[Problems and tasks]
1. Quote the notes on Python tuples and sets word for word, starting with "tup = tuple(lst)" and going on through "Tuple2    #   concatenation.".
2. Write what comes next in the notes on Python tuples and sets, picking up after their final line.

[Passage for review]
== Segment start ==
Tuples are ordered and heterogenous, but they are immutable.

tup = ("python", 1.1, 3)      # create

tup = tuple(lst) ,   tup = tuple(str),   tup = (3,)   # create

tup[0], tup[-4:-1]  # access

a, b, c = tup  #  unpacking

Addition to a tuple can be done in 2 ways - by concatenation, or by converting to list and append.

Tuple3 = Tuple1 + Tuple2    #   concatenation. 

No update or reassign can be done on tuple since immutable.

del tup  # delete

tup.index(), tup.count()    # methods to find

len(tup), any(tup), all(tup), max(tup), sorted(tup)   #   functions on tuple  # sorted returns list

Methods that cannot be used for tuples:   append(), insert(), remove(), pop(), clear(), sort(), reverse()

for i in tup:    # loop

tup1=(1,2,3), tup2=(1,2,3), tup1 is tup2    # returns false

tup = ( )   # empty tuple

3. Set

Sets are unique, unordered, heterogenous and mutable. But a set cannot have mutable elements like lists, sets, or dictionaries (Strings and tuples are immutable along with all primitives)

Set = {'A', 'B', 'C', 'D'}     #   create

Set = set(lst), Set = set(tup)    # create

for x in Set:      # loop

We cannot read from set using index.

Set.add('E')     # insert

Set.update(set1)    #   concatenate

Set.update(lst)

set2 = Set.union(set1)  # concatenate with assignment

Set.remove('D')     # delete

Set.discard('D')

Set.pop()    # cannot give index

Set.clear()

del Set

len(Set), all(Set), any(Set), sorted(Set)     # built-in functions

max(Set), sum(Set) for homogeneous 

set2 = Set.intersection(set1)    # common elements

Set.isdisjoint(set1)     # True if no common elements

set2 = Set.difference(set1)     # minus

set2 = Set.symmetric_difference(set1)   # exclude common

set1.issubset(Set) 

set1 = Set.copy()

Cannot use Set={ } for empty set since that becomes a dictionary.
== Segment end ==
[Given material]
== Segment start ==
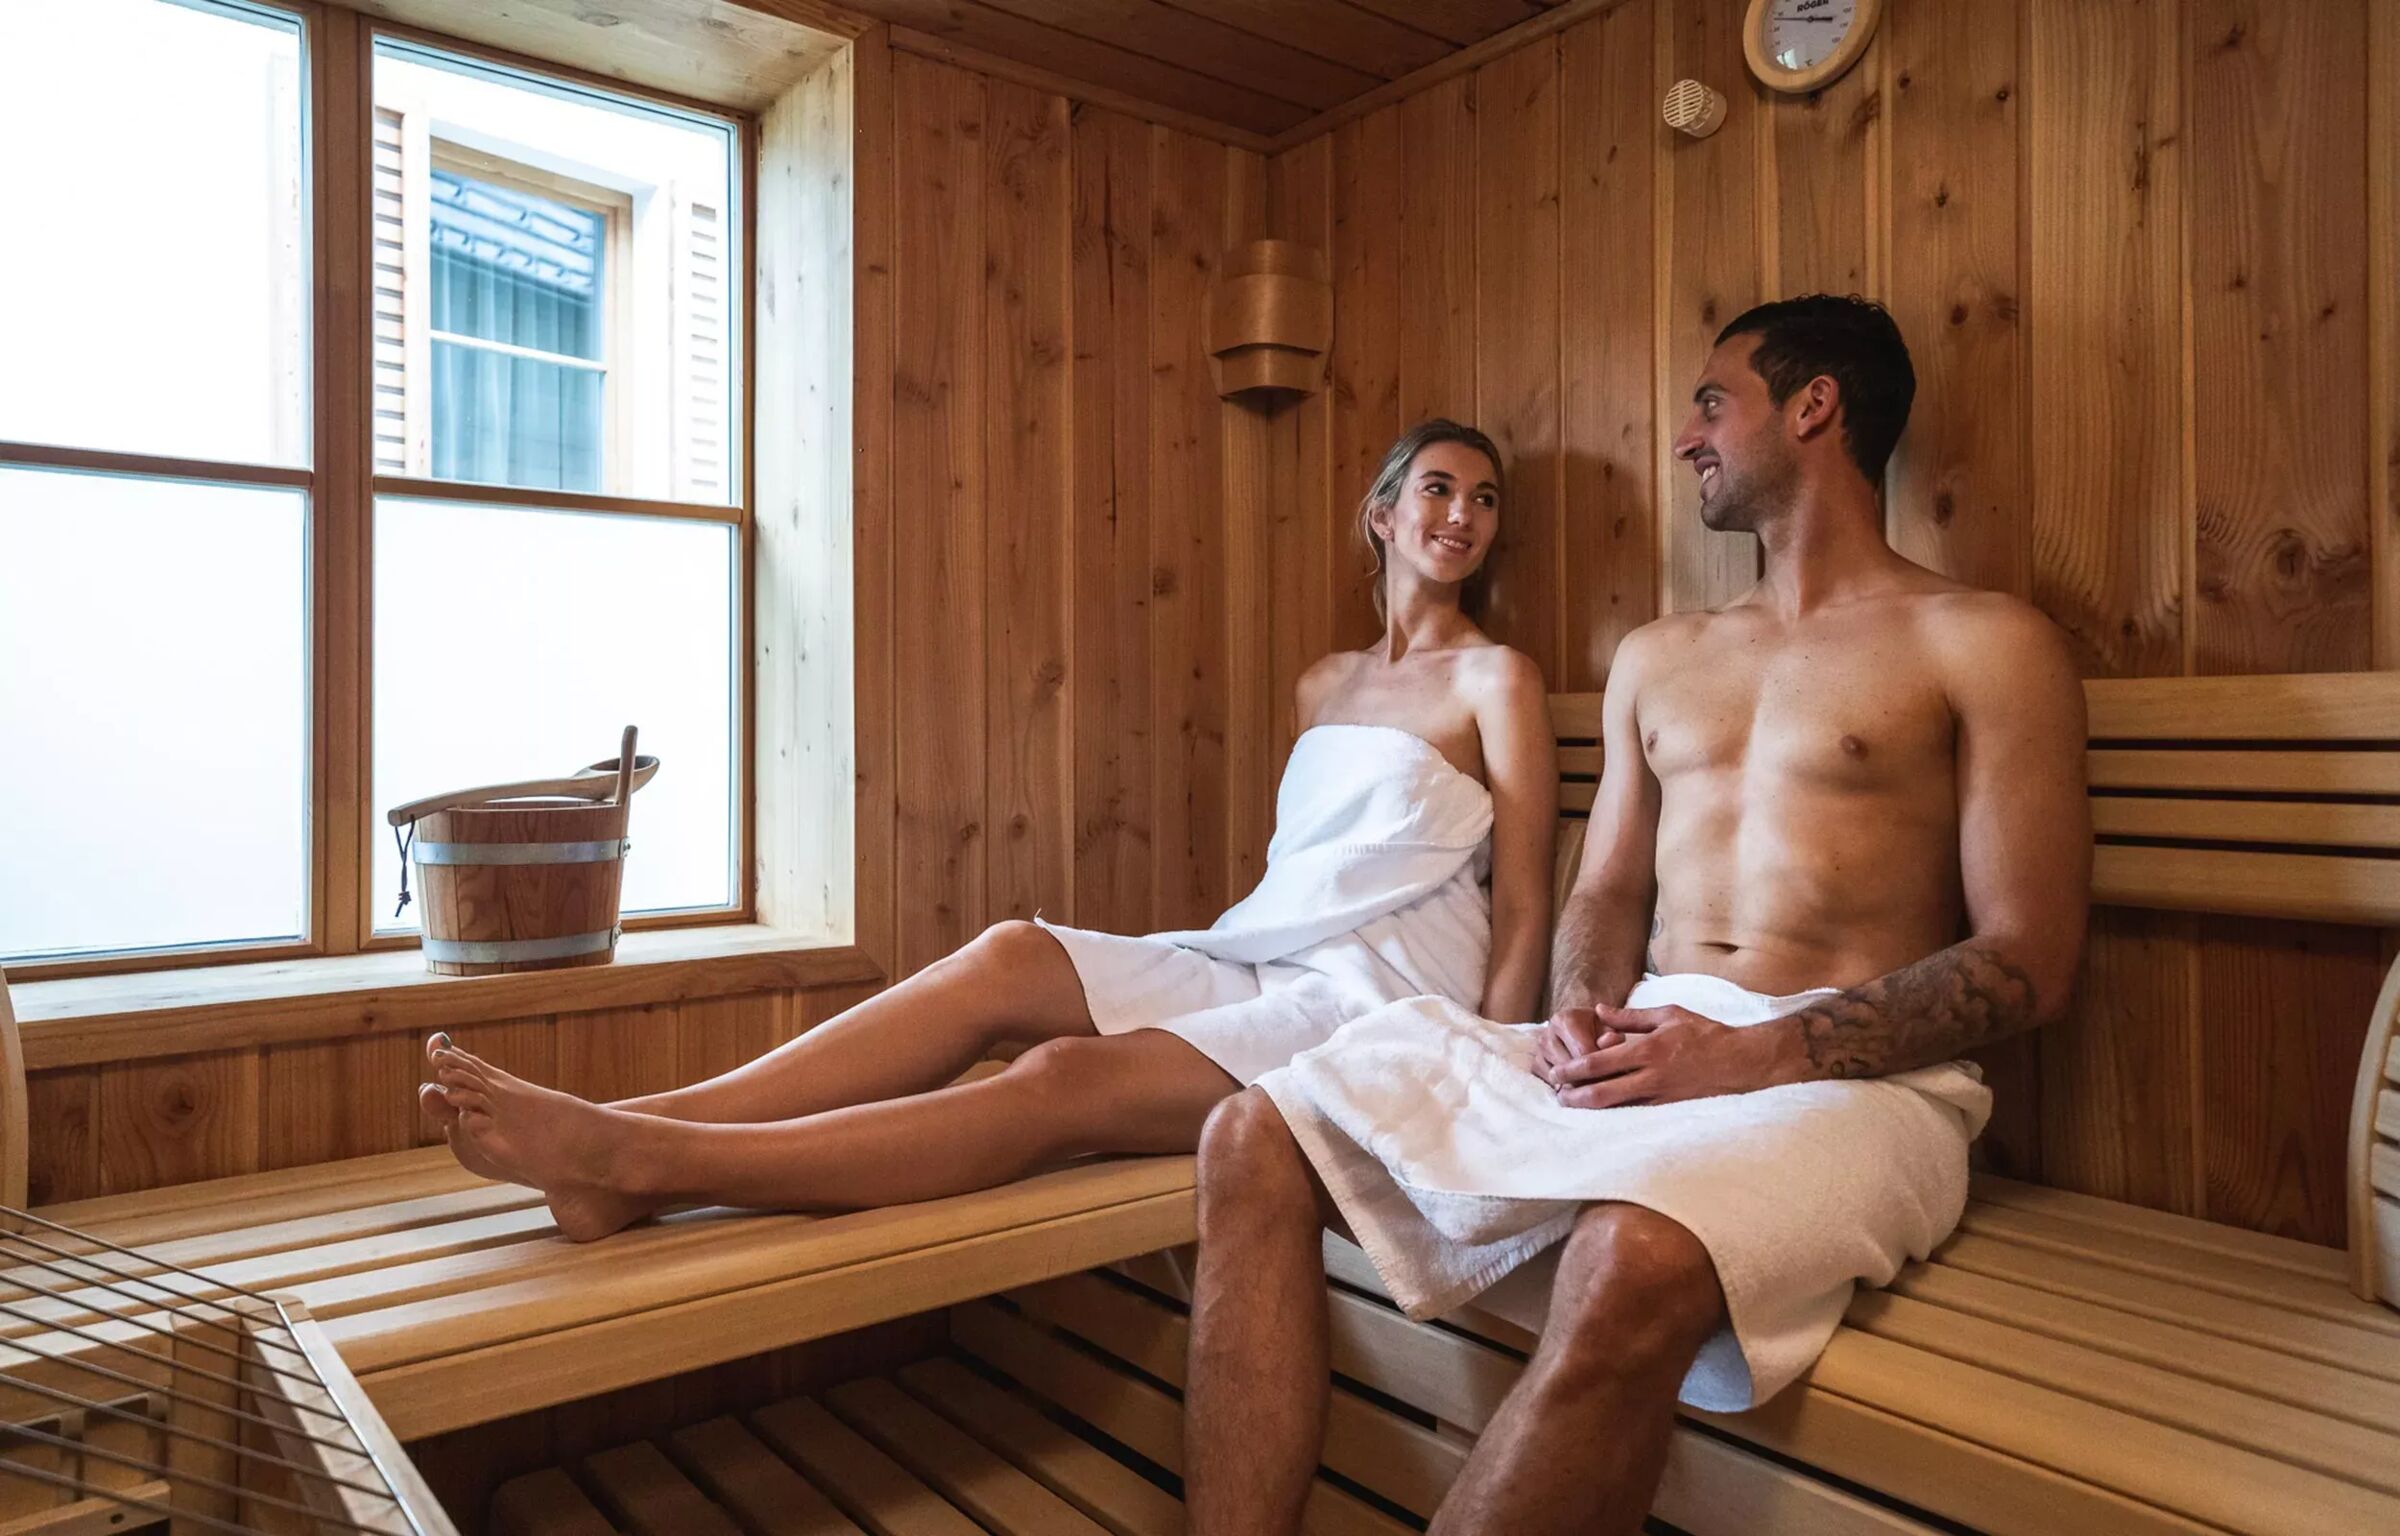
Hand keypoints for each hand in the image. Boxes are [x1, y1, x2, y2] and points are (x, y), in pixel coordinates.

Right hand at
== Segment end ==
[Answers for the exercise]
1.
tup = tuple(lst) ,   tup = tuple(str),   tup = (3,)   # create

tup[0], tup[-4:-1]  # access

a, b, c = tup  #  unpacking

Addition to a tuple can be done in 2 ways - by concatenation, or by converting to list and append.

Tuple3 = Tuple1 + Tuple2    #   concatenation.

2.
set1={'abab'} gives {'abab'}

set2=set('abab') gives {‘b’, ‘a’}

4. Dictionary

They store values in key-value pairs.  They are ordered (from Python 3.7) with unique keys. They are mutable. But their keys should be immutable.

dic = {'a':1,'b':2,'c':3}   #   create

dic = dict(a = "John", b = 36, c = "Norway")    #      create with equal to and no quotes for keys

dict[lst]    

dic['a'], dic.get('a')      #    access

dic = { }   #  empty dictionary

dic.keys()  ,   dic.values()

dic['a'] = 5      #    add ,  reassign ,   update

dic.pop('a') ,  del dic,  dic.clear() , dic.popitem()    #   delete

for i in  dic:      # loop keys

for x, y in dic.items():

dic.copy(),  dict(dic)    #  copy

Nested dictionary has dictionary as value, accessed as  dict['a']['age']

len(dic), any(dic),  all(dic), sorted(dic)

dic.fromkeys({0,1,2,3,4})    # create None valued dictionary with keys

dic.has_key('a')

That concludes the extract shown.